Entre 1870 y 1930 el circo fue el espectáculo más atractivo y popular en México. A diferencia de otras diversiones públicas, sorprendió y deleitó a las familias ricas, medianas y pobres. Las compañías de circo rompían con la rutina diaria del espectador común, pues realizaban proezas y desplegaban habilidades extraordinarias: presentaban a hombres que saltaban 16 caballos en fila, devoraban fuego, se elevaban en globos aerostáticos, eran lanzados por un cañón, o bien, mostraban a mujeres envueltas en serpientes, a elefantes que giraban 360 grados parados sobre una sola de sus patas, a osos montados en bicicletas y, en fin, a seres temerarios que caminaban en el filo de un alambre a doce metros de altura bajo el techo de una carpa, sobre la cúpula de una iglesia o sobre el mismísimo Paso del Niágara.

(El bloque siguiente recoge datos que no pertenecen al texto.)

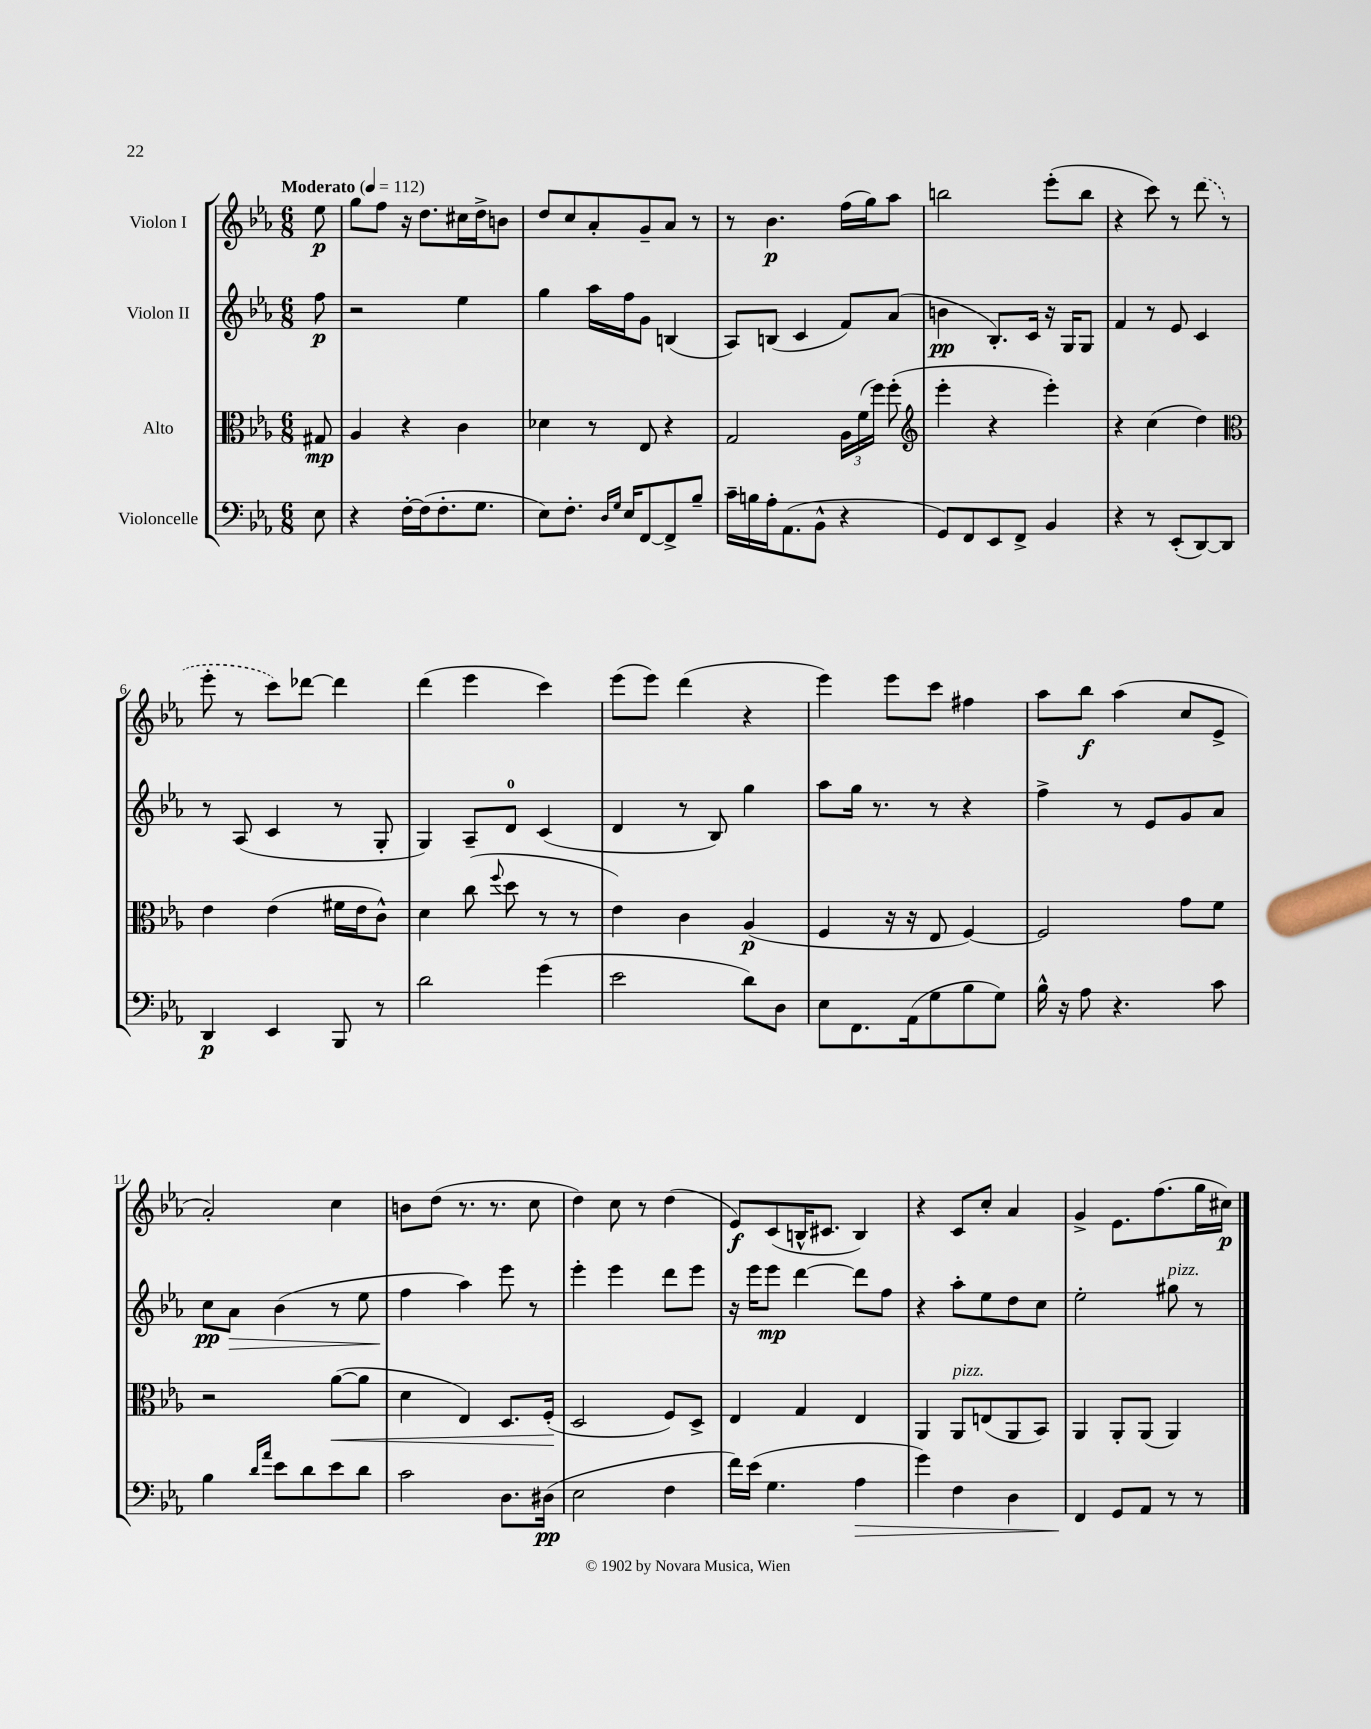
<<
\new StaffGroup <<
\new Staff = "s0" \with { instrumentName = "Violon I" } {
    \clef treble \key ees \major \numericTimeSignature \time 6/8 \partial 8 \tempo "Moderato" 4 = 112
    \autoBeamOff ees''8\p |
    g''8[ f''8] r16 d''8.[ cis''16 d''16-> b'8] |
    d''8[ c''8 aes'8-. g'8-- aes'8] r8 |
    r8 bes'4.\p f''16[( g''16) aes''8] |
    b''2 ees'''8[-.( b''8] |
    r4 c'''8) r8 \once \slurDashed d'''8( r8 |
    ees'''8-. r8 c'''8[) des'''8]~ des'''4 |
    d'''4( ees'''4 c'''4) |
    ees'''8[( ees'''8]) d'''4( r4 |
    ees'''4) ees'''8[ c'''8] fis''4 |
    aes''8[ bes''8]\f aes''4( c''8[ ees'8]-> |
    aes'2-.) c''4 |
    b'8[ d''8]( r8. r8. c''8 |
    d''4) c''8 r8 d''4( |
    ees'8[\f) c'8( b16-^ cis'8.] b4) |
    r4 c'8[ c''8]-. aes'4 |
    g'4-> ees'8.[ f''8.( g''16 cis''16]\p) \bar "|." |
}
\new Staff = "s1" \with { instrumentName = "Violon II" } {
    \clef treble \key ees \major \numericTimeSignature \time 6/8 \partial 8
    \autoBeamOff f''8\p |
    r2 ees''4 |
    g''4 aes''16[ f''16 g'8] b4( |
    aes8[) b8]( c'4 f'8[) aes'8]( |
    b'4\pp bes8.[-.) c'16] r16 g16[ g8] |
    f'4 r8 ees'8 c'4 |
    r8 aes8( c'4 r8 g8-. |
    g4) aes8[-- d'8]-0 c'4( |
    d'4 r8 bes8) g''4 |
    aes''8[ g''16] r8. r8 r4 |
    f''4-> r8 ees'8[ g'8 aes'8] |
    c''8[\pp aes'8]\> bes'4( r8 ees''8 |
    f''4\! aes''4) ees'''8 r8 |
    ees'''4-. ees'''4 d'''8[ ees'''8] |
    r16 ees'''16[ ees'''8]\mp d'''4~ d'''8[ f''8] |
    r4 aes''8[-. ees''8 d''8 c''8] |
    ees''2-. gis''8^\markup { \italic "pizz." } r8 \bar "|." |
}
\new Staff = "s2" \with { instrumentName = "Alto" } {
    \clef alto \key ees \major \numericTimeSignature \time 6/8 \partial 8
    \autoBeamOff gis8\mp |
    aes4 r4 c'4 |
    des'4 r8 ees8 r4 |
    g2 \tuplet 3/2 { aes16[ f'16( f''16]) } f''8-.( |
    \clef treble ees'''4-. r4 ees'''4-.) |
    r4 c''4( d''4) |
    \clef alto ees'4 ees'4( fis'16[ ees'16 c'8]-^) |
    d'4 c''8( \appoggiatura { f''8 } d''8 r8 r8 |
    ees'4) c'4 aes4\p( |
    f4 r16 r16 ees8 f4~) |
    f2 g'8[ f'8] |
    r2 aes'8[~\<( aes'8] |
    d'4 ees4) d8.[ f16]-.\!( |
    d2 f8[) d8]-> |
    ees4 g4 ees4 |
    aes,4 aes,8[^\markup { \italic "pizz." } e8( aes,8 bes,8]) |
    aes,4 aes,8[-. aes,8]( aes,4) \bar "|." |
}
\new Staff = "s3" \with { instrumentName = "Violoncelle" } {
    \clef bass \key ees \major \numericTimeSignature \time 6/8 \partial 8
    \autoBeamOff ees8 |
    r4 f16[~-. f16( f8.-. g8.] |
    ees8[) f8.]-. \grace { d16[ g16] } ees16[ f,8~ f,8-> bes8]-- |
    c'16[-- b16 aes16-. aes,8.( bes,8]-^ r4 |
    g,8[) f,8 ees,8 f,8]-> bes,4 |
    r4 r8 ees,8[-.( d,8~) d,8] |
    d,4\p ees,4 bes,,8 r8 |
    d'2 g'4( |
    ees'2 d'8[) d8] |
    ees8[ f,8. aes,16( g8 bes8 g8]) |
    bes16-^ r16 aes8 r4. c'8 |
    bes4 \grace { d'16[ aes'16] } ees'8[ d'8 ees'8 d'8] |
    c'2 d8.[ dis16]\pp( |
    ees2 f4 |
    f'16[) ees'16]( g4. aes4\> |
    g'4) f4 d4 |
    f,4\! g,8[ aes,8] r8 r8 \bar "|." |
}
>>
>>
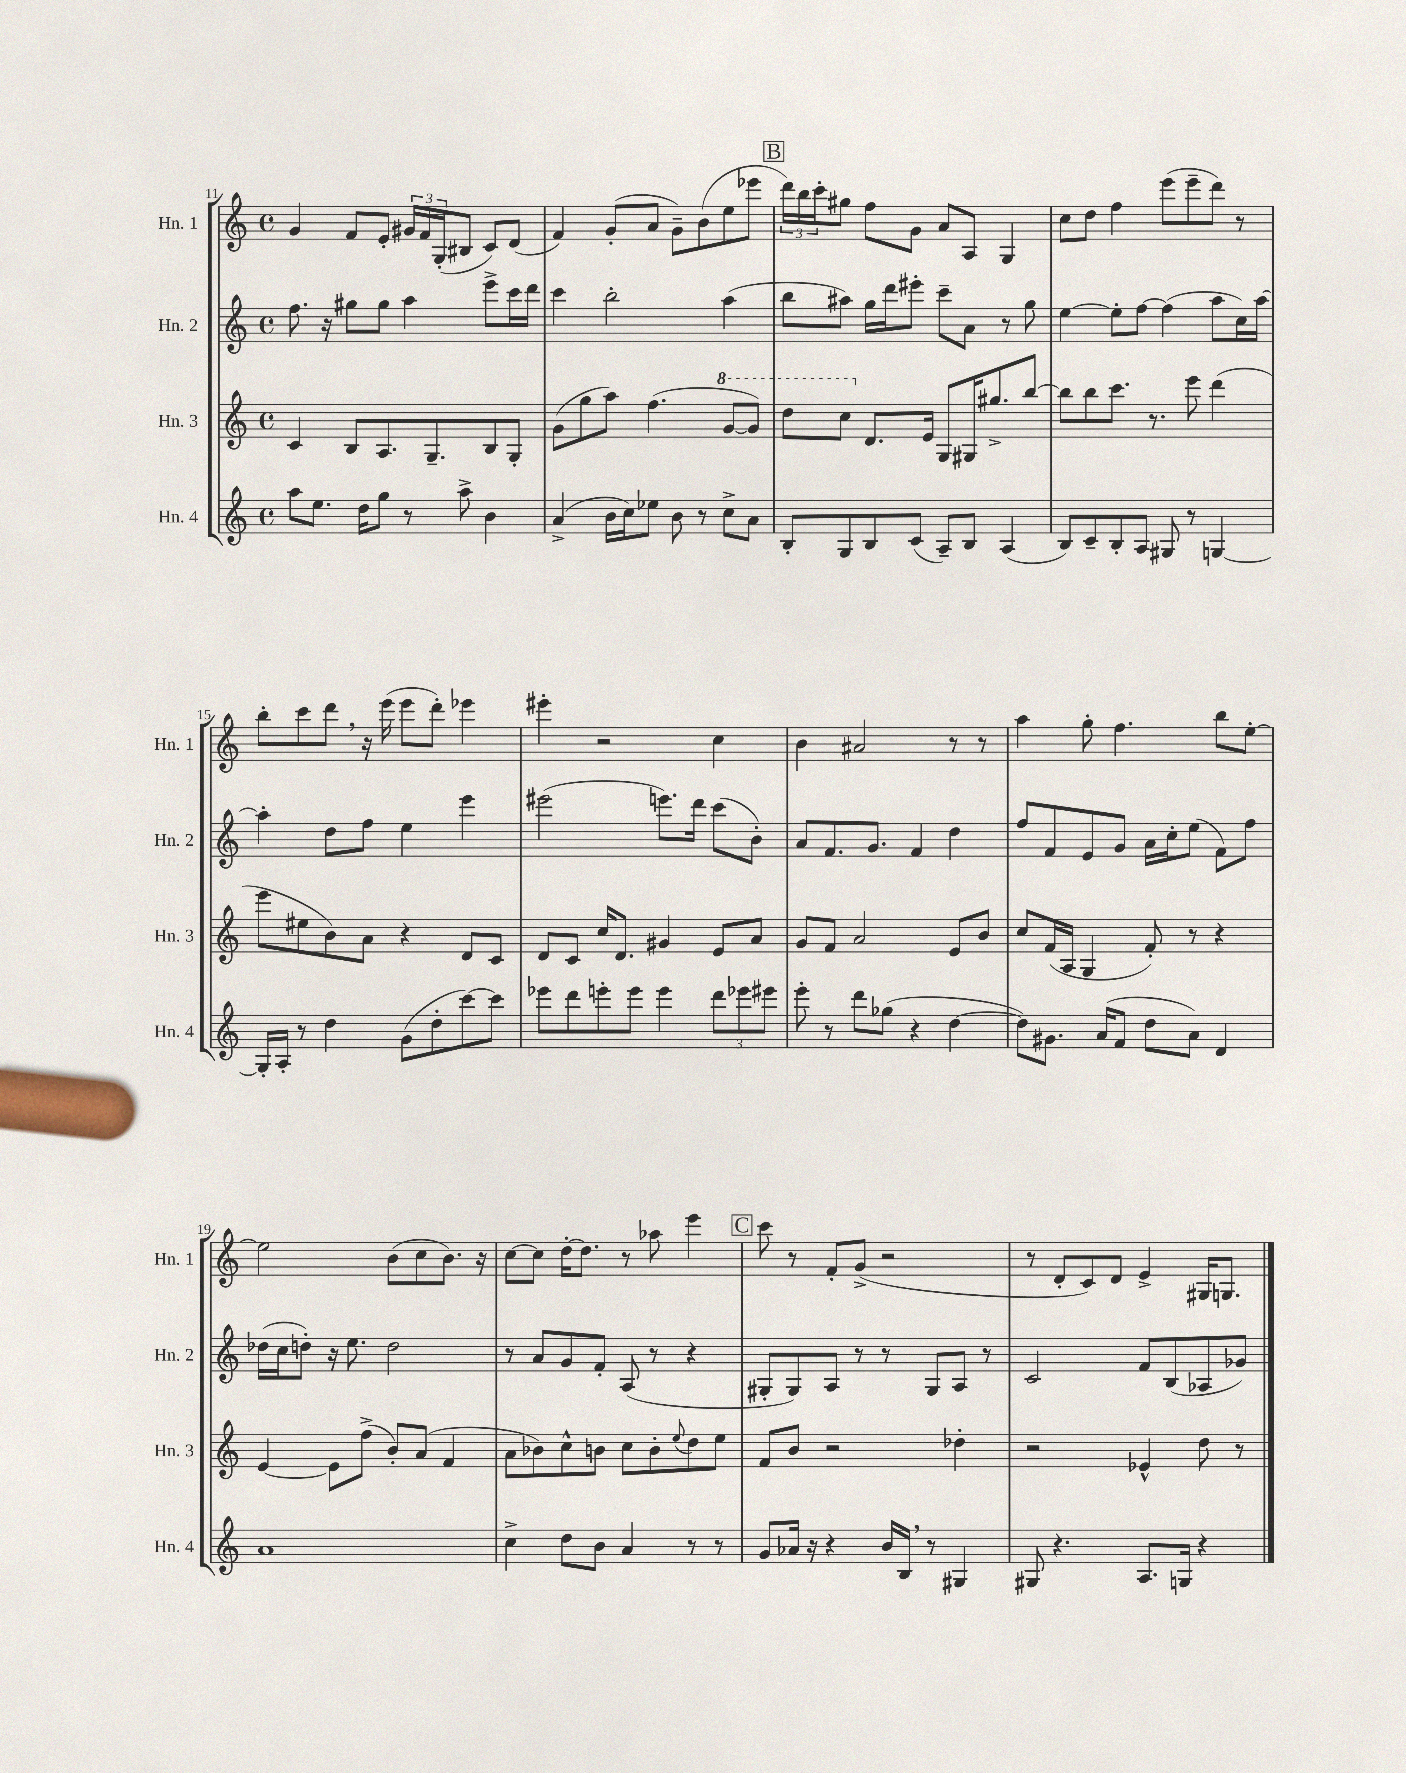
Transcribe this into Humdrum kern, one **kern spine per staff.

**kern	**kern	**kern	**kern
*staff4	*staff3	*staff2	*staff1
*clefG2	*clefG2	*clefG2	*clefG2
*k[]	*k[]	*k[]	*k[]
*M4/4	*M4/4	*M4/4	*M4/4
*met(c)	*met(c)	*met(c)	*met(c)
8aa	4c	8.ff	4g
8.ee	.	.	.
.	.	16r	.
.	8B	8gg#	8f
16dd	.	.	.
8gg	8.A	8gg#	8e'
8r	.	4aa	24g#
.	.	.	24f
.	8.G~	.	.
.	.	.	(24G'
8aa^	.	.	8B#
4b	8B	8eee^	8c)
.	8G'	16ccc	(8d
.	.	16ddd	.
=	=	=	=
(4a^	(8g	4ccc	4f)
.	8gg	.	.
16b	8aa)	2bb'	(8g'
16cc)	.	.	.
8ee-	(4.ff	.	8a
8b	.	.	8g~)
8r	.	.	(8b
8cc^	[8gg	(4aa	8ee
8a	8gg])	.	8eee-
=	=	=	=
8B'	8ddd	8bb	24ddd)
.	.	.	24bb
.	.	.	24ccc'
8G	8ccc	8aa#)	8gg#
8B	8.d	16gg	8ff
.	.	16ddd	.
(8c	.	8eee#'	8g
.	16e	.	.
8A~)	8G	8ccc~	8a
8B	16G#	8a	8A
.	8.gg#^	.	.
(4A	.	8r	4G
.	[8bb	8gg	.
=	=	=	=
8B)	8bb]	[4ee	8cc
8c~	8bb	.	8dd
8B'	8.ccc	8ee']	4ff
8A	.	[8ff	.
.	8.r	.	.
8G#	.	(4ff]	(8eee
8r	8eee	.	8eee~
[4G	(4ddd	8aa	8ddd)
.	.	16cc)	8r
.	.	[16aa	.
=	=	=	=
16G']	8eee	4aa']	8bb'
16A'	.	.	.
8r	8ee#	.	8ccc
4dd	8b)	8dd	8ddd
.	8a	8ff	16r
.	.	.	(16eee
(8g	4r	4ee	8eee
8dd'	.	.	8ddd')
[8ccc)	8d	4eee	4eee-
8ccc]	8c	.	.
=	=	=	=
8eee-	8d	(2eee#	4eee#'
8ddd	8c	.	.
8eee'	16cc	.	2r
.	8.d	.	.
8eee	.	.	.
4eee	4g#	8.eee)	.
.	.	16ddd	.
12ddd	8e	(8ccc	4cc
12eee-	.	.	.
.	8a	8b')	.
12eee#	.	.	.
=	=	=	=
8eee'	8g	8a	4b
8r	8f	8.f	.
8ddd	2a	.	2a#
.	.	8.g	.
(8gg-	.	.	.
4r	.	4f	.
[4dd	8e	4dd	8r
.	8b	.	8r
=	=	=	=
8dd])	8cc	8ff	4aa
8.g#	(16f	8f	.
.	16A	.	.
.	4G	8e	8gg'
(16a	.	.	.
8f	.	8g	4.ff
8dd	8f')	16a	.
.	.	16cc'	.
8a)	8r	(8ee	.
4d	4r	8f)	8bb
.	.	8ff	[8ee'
=	=	=	=
1a	[4e	(16dd-	2ee]
.	.	16cc	.
.	.	8dd')	.
.	8e]	16r	.
.	.	8.ee	.
.	(8ff^	.	.
.	8b')	2dd	(8b
.	(8a	.	8cc
.	4f	.	8.b)
.	.	.	16r
=	=	=	=
4cc^	8a	8r	[8cc
.	8b-)	8a	8cc]
8dd	8cc^^	8g	[16dd'
.	.	.	8.dd]
8b	8b	8f'	.
4a	8cc	(8A	8r
.	8b'	8r	8aa-
.	8qqee	.	.
8r	8dd	4r	4eee
8r	8ee	.	.
=	=	=	=
8g	8f	8G#'	8ccc
16a-	8b	8G#)	8r
16r	.	.	.
4r	2r	8A	8f'
.	.	8r	(8g^
16b	.	8r	2r
16B	.	.	.
8r	.	8G#	.
4G#	4dd-'	8A	.
.	.	8r	.
=	=	=	=
8G#	2r	2c	8r
4.r	.	.	8d'
.	.	.	8c)
.	.	.	8d
8.A	4e-^^	8f	4e^
.	.	(8B	.
16G	.	.	.
4r	8dd	8A-	16G#
.	.	.	8.G
.	8r	8g-)	.
==	==	==	==
*-	*-	*-	*-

     Pero a la vuelta del siglo diecinueve el circo perdió importancia en favor del cine, que se convirtió en el espectáculo por excelencia en la primera mitad del siglo veinte. El presente libro de Juan Felipe Leal evidencia con gran erudición el desplazamiento gradual de los “cuadros vivos”, propios del primer entretenimiento, por los “cuadros virtuales”, inherentes al segundo.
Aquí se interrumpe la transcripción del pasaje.